* **WHAT THE TASK REQUIRES**
Starting at the first line of the entries and ending at the line containing "specjalistów z Ministerstwa Zdrowia.", write out those lines again with "Mapa" swapped for "Plano" and everything else unchanged.

* **MATERIAL FOR THIS EXERCISE**
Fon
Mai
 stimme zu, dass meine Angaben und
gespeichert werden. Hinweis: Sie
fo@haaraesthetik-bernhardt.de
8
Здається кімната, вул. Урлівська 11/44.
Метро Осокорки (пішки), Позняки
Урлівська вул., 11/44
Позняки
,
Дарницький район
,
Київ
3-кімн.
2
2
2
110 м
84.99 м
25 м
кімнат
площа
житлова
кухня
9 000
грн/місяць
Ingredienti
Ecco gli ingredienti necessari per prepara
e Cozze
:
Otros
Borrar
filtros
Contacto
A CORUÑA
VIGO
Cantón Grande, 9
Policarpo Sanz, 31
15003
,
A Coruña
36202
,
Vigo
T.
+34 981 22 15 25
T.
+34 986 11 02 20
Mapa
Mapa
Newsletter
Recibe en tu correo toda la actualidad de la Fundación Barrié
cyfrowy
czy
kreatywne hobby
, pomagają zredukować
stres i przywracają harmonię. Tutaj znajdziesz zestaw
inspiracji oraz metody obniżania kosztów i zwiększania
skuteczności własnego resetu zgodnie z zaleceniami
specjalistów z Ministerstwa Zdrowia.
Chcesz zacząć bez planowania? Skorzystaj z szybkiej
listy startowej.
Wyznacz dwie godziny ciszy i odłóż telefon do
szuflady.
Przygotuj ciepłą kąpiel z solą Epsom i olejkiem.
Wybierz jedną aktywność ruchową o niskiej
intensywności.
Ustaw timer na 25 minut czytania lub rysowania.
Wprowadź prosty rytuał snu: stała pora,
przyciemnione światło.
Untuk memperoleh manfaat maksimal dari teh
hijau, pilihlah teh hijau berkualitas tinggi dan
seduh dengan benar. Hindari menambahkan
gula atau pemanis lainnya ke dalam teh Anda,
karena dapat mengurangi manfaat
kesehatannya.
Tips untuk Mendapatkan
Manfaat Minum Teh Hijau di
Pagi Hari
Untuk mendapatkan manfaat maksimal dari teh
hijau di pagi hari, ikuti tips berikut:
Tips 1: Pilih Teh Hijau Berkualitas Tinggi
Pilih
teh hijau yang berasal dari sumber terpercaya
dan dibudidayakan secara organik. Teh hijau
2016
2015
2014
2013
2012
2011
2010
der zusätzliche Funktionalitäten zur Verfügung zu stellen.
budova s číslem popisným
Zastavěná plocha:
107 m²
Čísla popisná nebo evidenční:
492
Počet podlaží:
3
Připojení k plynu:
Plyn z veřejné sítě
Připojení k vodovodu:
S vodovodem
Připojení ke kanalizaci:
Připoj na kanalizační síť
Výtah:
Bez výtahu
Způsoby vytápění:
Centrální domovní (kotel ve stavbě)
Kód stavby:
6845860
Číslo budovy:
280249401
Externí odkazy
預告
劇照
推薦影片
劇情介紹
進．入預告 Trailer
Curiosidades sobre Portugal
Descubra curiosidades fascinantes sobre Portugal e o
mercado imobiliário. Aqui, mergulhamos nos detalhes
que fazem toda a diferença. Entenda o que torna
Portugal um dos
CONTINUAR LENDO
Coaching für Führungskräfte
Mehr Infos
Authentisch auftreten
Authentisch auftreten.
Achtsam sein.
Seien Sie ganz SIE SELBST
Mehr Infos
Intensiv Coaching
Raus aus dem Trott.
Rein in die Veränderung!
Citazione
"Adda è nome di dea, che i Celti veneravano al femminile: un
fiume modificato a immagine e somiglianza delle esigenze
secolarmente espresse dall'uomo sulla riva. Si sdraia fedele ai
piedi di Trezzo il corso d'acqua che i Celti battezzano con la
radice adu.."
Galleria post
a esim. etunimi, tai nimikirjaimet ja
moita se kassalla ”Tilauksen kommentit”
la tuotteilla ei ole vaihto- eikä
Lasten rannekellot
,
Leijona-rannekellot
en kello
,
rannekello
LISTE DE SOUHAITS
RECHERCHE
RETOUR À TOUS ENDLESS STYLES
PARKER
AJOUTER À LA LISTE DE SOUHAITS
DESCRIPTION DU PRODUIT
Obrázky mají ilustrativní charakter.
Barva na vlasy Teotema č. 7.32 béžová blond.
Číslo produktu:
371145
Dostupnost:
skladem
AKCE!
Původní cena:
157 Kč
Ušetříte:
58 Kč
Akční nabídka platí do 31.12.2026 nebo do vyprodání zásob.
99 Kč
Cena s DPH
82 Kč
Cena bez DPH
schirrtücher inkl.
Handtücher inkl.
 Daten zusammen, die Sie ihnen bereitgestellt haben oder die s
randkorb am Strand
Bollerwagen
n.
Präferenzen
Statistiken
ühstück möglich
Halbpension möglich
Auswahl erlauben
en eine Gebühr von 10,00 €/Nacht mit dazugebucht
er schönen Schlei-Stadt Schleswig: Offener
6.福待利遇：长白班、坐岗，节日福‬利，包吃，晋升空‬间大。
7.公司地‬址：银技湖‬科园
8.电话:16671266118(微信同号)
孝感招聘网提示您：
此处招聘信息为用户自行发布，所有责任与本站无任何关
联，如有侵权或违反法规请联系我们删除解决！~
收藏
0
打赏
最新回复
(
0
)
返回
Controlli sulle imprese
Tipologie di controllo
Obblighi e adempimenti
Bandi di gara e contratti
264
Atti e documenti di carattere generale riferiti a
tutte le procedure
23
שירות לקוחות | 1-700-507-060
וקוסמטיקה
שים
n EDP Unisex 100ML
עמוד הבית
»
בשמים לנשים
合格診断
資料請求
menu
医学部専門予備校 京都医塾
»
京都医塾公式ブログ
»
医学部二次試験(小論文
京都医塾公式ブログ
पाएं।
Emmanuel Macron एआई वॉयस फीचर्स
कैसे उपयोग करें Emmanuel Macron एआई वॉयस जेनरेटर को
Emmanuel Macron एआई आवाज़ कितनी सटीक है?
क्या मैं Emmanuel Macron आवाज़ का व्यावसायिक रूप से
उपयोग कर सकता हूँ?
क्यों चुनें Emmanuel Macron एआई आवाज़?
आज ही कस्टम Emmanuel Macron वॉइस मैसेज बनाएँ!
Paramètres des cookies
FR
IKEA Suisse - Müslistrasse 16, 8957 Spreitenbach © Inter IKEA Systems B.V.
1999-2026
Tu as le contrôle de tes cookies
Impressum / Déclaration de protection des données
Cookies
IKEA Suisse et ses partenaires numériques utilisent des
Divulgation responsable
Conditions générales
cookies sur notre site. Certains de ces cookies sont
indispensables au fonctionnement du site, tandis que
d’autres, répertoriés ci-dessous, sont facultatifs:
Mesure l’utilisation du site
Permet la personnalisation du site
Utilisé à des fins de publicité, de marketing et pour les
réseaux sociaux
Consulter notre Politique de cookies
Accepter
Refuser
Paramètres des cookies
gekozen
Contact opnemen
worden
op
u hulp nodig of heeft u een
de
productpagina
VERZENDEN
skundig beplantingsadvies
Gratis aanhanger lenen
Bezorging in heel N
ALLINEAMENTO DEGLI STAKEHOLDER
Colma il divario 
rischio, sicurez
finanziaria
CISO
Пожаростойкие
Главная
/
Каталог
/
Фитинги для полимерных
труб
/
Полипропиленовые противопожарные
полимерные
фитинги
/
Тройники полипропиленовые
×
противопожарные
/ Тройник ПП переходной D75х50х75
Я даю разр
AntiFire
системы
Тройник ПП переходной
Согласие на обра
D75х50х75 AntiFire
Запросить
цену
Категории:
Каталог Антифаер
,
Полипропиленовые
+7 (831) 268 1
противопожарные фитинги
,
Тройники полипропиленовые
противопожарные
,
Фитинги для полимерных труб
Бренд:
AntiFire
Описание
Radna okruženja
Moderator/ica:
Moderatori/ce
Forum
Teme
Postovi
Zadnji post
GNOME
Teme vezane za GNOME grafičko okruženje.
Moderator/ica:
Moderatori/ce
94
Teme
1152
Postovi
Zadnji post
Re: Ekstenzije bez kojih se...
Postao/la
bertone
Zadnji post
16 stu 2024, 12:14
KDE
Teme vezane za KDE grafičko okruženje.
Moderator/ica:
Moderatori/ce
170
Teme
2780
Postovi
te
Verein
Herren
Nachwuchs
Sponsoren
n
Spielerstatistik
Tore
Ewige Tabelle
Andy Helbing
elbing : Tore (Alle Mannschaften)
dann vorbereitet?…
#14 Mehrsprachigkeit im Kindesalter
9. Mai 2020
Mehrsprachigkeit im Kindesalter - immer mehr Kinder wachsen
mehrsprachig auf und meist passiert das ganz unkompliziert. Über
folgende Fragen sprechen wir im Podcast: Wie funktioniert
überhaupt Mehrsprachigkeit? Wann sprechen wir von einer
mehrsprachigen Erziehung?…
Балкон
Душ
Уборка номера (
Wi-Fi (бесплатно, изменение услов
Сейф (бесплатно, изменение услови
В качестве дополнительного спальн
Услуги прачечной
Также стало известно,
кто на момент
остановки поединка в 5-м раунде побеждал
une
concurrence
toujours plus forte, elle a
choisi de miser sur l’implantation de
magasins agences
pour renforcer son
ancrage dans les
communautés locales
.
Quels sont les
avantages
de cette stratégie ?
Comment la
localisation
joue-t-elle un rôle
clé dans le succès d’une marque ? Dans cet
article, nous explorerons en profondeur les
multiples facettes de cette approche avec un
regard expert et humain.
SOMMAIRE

* **PROBLEM SOLUTION**
Fon
Mai
 stimme zu, dass meine Angaben und
gespeichert werden. Hinweis: Sie
fo@haaraesthetik-bernhardt.de
8
Здається кімната, вул. Урлівська 11/44.
Метро Осокорки (пішки), Позняки
Урлівська вул., 11/44
Позняки
,
Дарницький район
,
Київ
3-кімн.
2
2
2
110 м
84.99 м
25 м
кімнат
площа
житлова
кухня
9 000
грн/місяць
Ingredienti
Ecco gli ingredienti necessari per prepara
e Cozze
:
Otros
Borrar
filtros
Contacto
A CORUÑA
VIGO
Cantón Grande, 9
Policarpo Sanz, 31
15003
,
A Coruña
36202
,
Vigo
T.
+34 981 22 15 25
T.
+34 986 11 02 20
Plano
Plano
Newsletter
Recibe en tu correo toda la actualidad de la Fundación Barrié
cyfrowy
czy
kreatywne hobby
, pomagają zredukować
stres i przywracają harmonię. Tutaj znajdziesz zestaw
inspiracji oraz metody obniżania kosztów i zwiększania
skuteczności własnego resetu zgodnie z zaleceniami
specjalistów z Ministerstwa Zdrowia.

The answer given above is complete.